──────── ОТРЫВОК ТЕКСТА
Несмотря на все ухищрения и внешние приличия, взаимное влечение стало, для Мане и Моризо в равной мере, источником душевной драмы. Берта искала и находила поддержку у сестер и матери. Но в марте 1868 года Эдма дезертировала – вышла замуж за морского офицера, и Берта впала в уныние. Сосредоточиться на собственной работе мешали назойливые попытки родни подыскать ей подходящего мужа. На портретах Мане она выглядит взволнованной и одновременно сердитой, терзаемой тайной тоской.
А тут еще Мане, как назло, увлекся – правда, мимолетно – талантливой молодой испанской художницей Евой Гонсалес. Ей было всего двадцать. Испанофил Мане просто не мог пройти мимо такого чуда. Она напросилась к Мане в ученицы (Моризо всячески этого избегала), и тот вскоре принялся писать ее портрет. Однажды мать Берты, мадам Моризо, нагрянула в мастерскую Мане – под предлогом вернуть взятые у него книги – и застала там позирующую Гонсалес, о чем немедленно доложила в письме дочери. «Нынче не ты у него на уме, – писала она. – Мадемуазель Г. – вот кладезь всех добродетелей, всех мыслимых достоинств».
────────────────
──────── ИСХОДНЫЕ ДАННЫЕ
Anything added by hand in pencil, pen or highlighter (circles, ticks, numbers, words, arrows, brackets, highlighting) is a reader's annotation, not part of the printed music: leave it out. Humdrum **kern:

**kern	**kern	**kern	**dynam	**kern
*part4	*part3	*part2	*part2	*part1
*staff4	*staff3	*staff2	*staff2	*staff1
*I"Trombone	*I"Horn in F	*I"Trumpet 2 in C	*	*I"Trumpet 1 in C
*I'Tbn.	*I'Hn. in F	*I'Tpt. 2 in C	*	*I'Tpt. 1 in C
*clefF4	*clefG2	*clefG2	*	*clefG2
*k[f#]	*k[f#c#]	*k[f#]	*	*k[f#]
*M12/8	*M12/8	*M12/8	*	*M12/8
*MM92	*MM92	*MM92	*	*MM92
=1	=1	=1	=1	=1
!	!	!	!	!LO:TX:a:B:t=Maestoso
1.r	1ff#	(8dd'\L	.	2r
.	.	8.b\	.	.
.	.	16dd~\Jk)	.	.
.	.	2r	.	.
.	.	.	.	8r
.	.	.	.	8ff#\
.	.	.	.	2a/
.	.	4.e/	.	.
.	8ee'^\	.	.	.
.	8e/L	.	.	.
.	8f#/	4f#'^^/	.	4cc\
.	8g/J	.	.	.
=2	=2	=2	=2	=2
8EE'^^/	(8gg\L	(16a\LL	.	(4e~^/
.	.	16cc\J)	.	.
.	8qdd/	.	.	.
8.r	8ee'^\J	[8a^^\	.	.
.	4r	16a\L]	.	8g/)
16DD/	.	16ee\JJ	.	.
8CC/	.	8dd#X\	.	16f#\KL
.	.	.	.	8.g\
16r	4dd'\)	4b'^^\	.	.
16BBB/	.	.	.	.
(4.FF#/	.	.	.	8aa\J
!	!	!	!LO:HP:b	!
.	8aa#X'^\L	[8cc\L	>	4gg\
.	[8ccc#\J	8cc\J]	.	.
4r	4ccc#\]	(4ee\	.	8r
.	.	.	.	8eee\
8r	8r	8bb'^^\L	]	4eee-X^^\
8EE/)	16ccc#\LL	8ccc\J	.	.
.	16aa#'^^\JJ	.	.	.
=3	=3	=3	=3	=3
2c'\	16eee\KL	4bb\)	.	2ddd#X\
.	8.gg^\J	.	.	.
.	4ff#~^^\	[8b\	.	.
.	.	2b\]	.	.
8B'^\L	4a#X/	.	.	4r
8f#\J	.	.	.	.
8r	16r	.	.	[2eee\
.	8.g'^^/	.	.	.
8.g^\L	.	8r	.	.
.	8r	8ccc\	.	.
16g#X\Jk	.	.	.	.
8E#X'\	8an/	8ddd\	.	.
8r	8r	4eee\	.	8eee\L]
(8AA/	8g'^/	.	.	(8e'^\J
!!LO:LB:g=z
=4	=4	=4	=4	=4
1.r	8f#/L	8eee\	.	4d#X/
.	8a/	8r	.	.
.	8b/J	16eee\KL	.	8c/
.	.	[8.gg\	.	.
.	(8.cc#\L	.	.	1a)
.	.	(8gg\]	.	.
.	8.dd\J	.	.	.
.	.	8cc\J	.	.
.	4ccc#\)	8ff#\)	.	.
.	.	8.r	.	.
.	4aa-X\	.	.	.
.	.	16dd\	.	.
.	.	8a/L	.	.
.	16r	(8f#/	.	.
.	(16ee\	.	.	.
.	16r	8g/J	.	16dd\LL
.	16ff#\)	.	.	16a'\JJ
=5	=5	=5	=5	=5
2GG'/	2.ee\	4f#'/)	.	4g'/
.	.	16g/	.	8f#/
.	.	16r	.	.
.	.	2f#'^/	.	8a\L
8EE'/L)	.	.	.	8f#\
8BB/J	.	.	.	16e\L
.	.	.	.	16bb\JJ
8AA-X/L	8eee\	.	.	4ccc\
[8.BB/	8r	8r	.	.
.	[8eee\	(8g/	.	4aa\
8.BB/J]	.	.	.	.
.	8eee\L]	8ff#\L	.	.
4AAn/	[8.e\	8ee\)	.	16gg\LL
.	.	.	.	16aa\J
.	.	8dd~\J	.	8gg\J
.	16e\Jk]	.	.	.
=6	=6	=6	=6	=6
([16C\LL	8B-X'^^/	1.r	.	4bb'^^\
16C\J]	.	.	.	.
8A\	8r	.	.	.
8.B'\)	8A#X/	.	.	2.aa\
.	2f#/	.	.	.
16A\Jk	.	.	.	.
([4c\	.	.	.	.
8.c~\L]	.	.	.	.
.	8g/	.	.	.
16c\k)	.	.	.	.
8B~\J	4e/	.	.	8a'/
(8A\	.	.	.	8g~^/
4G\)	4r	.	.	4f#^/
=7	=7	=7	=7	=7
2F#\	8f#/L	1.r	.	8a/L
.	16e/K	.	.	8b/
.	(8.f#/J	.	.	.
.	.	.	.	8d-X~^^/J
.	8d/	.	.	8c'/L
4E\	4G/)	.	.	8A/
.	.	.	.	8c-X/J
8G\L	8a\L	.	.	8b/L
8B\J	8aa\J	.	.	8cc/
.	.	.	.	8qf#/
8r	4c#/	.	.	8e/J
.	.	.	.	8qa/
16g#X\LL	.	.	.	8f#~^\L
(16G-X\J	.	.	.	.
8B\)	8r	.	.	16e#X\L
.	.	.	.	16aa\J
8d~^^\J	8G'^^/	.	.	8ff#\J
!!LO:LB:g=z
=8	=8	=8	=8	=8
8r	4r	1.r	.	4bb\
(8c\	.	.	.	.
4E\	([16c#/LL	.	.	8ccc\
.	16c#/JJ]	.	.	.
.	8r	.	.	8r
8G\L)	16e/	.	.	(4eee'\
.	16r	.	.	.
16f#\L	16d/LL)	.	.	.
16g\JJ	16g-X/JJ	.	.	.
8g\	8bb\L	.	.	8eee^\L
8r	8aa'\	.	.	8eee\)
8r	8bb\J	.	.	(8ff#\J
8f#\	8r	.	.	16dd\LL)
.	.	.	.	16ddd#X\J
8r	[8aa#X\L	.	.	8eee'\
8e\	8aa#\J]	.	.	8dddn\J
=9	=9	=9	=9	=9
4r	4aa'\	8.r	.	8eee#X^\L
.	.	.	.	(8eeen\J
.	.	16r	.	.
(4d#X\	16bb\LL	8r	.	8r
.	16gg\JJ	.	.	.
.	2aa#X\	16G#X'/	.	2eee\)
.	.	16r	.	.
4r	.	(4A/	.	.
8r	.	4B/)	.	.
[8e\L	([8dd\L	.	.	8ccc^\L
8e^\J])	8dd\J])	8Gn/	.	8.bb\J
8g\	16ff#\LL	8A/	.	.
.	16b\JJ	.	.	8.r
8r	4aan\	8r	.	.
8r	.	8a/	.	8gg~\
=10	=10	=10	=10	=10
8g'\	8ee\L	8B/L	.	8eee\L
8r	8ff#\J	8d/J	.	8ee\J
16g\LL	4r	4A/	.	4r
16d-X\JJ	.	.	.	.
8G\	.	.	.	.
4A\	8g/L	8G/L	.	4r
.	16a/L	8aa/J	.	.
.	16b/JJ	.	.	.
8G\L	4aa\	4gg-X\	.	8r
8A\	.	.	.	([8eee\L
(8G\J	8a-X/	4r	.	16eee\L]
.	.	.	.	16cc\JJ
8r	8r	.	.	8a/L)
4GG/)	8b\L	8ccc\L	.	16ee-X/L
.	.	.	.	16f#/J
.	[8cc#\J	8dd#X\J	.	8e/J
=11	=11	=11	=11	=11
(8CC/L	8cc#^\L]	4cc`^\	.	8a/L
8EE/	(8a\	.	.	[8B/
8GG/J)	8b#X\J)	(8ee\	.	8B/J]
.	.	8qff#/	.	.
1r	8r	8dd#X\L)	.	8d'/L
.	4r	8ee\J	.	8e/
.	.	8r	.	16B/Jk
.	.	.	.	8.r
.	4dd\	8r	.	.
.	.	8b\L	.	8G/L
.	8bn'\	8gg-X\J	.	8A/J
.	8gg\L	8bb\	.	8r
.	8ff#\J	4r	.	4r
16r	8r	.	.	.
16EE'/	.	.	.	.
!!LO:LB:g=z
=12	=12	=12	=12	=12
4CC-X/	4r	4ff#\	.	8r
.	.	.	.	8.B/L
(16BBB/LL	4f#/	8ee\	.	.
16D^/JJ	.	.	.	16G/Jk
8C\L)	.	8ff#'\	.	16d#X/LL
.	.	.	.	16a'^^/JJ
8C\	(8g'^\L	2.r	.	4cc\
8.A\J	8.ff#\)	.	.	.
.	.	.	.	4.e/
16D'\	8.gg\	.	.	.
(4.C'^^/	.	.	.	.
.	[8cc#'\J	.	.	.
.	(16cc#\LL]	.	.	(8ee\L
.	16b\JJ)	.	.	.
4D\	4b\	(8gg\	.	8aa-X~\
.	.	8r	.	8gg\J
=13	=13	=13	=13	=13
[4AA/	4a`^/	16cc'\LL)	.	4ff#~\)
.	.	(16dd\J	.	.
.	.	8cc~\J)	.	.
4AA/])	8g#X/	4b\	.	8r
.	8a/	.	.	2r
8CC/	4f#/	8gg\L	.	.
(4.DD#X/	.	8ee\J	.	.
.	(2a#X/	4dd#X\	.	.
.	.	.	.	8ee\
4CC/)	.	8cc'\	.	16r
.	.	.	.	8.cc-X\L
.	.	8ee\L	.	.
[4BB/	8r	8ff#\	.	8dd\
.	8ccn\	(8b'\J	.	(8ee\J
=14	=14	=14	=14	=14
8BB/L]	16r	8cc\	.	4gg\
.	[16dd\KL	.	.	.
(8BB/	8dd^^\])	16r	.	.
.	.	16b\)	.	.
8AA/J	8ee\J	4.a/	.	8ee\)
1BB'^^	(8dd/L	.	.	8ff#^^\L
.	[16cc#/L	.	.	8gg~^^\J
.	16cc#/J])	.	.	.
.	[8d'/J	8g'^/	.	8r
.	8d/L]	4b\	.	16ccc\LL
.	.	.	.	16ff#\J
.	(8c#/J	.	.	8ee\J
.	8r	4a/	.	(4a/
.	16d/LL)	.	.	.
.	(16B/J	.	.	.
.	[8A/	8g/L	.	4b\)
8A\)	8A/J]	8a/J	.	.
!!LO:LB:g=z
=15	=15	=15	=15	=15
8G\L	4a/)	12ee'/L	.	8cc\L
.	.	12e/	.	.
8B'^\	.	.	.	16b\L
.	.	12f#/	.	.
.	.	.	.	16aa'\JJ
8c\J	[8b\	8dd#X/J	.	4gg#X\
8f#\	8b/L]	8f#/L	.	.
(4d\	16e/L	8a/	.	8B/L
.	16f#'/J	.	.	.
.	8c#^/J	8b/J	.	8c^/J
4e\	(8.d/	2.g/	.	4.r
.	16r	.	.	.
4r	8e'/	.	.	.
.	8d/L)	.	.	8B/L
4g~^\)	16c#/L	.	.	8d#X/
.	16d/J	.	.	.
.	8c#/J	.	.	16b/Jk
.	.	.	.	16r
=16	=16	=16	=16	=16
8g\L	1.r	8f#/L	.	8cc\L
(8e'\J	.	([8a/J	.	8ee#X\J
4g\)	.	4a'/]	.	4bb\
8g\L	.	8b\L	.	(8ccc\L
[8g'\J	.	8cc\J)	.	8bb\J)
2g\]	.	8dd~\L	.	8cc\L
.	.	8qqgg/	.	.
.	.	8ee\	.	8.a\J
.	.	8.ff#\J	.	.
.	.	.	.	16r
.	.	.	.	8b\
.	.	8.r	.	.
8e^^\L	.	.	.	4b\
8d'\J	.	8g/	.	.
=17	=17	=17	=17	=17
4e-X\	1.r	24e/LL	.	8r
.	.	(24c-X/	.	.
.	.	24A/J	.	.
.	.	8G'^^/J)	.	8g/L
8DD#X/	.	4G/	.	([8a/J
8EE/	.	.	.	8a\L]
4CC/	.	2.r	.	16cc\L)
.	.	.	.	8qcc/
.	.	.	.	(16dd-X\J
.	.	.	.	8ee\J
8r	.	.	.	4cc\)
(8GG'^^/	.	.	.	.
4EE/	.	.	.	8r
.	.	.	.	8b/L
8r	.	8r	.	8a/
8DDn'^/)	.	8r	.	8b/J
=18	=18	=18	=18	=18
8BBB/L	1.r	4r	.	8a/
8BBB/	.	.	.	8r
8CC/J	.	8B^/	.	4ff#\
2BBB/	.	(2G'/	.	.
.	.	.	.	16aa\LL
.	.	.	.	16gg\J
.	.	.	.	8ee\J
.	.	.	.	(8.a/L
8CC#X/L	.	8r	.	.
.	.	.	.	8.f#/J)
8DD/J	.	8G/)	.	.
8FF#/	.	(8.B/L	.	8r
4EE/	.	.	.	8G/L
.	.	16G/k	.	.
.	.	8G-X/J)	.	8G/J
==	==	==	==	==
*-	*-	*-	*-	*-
────────────────
# ЗАДАНИЯ
(1) Соответствуют ли отрывку о Мане и Моризо утверждения ниже? (а) Эдма вышла замуж за морского офицера в марте 1868 года. (б) Моризо охотно пошла к Мане в ученицы. (в) Еве Гонсалес было двадцать пять лет. На каждое ответьте «да» или «нет» и приведите решающие слова из отрывка.
(2) Допишите отрывок о Мане и Моризо, начав сразу после его последней фразы.

# ОТВЕТЫ
(1)
(а) Да: «в марте 1868 года Эдма дезертировала – вышла замуж за морского офицера».
(б) Нет: «Моризо всячески этого избегала».
(в) Нет: «Ей было всего двадцать».

(2)
Вряд ли это улучшило Берте настроение. Возможно, мадам Моризо не меньше других симпатизировала Мане, но сложившаяся нездоровая ситуация ее не устраивала. Она беспокоилась за дочь. В письме Эдме она рассказала, как вошла в комнату Берты и увидела, что та лежит «в постели, уткнувшись носом в стену, чтобы никто не видел ее слез… На этом с художниками покончено, – заключила она. – Они все безмозглые пустозвоны. Флюгеры! Им бы только играться».
Но Эдма не была убеждена в справедливости столь сурового вердикта. Она призналась Берте, что ее «безумное увлечение Мане» осталось в прошлом (да и как иначе, она теперь замужняя женщина), но что ее по-прежнему интригует Дега. Он совсем другое дело, уверяла она, ему не откажешь в уме, он насквозь видит притворство и ханжескую высокопарность. «Толкование Соломоновой премудрости наверняка вышло у него очень мило и пикантно, – предположила она в письме Берте. – Может быть, я глупа, думай как знаешь, но когда я перебираю в памяти всех этих художников, то говорю себе, что четверть часа разговора с ними стоит многих незыблемых истин».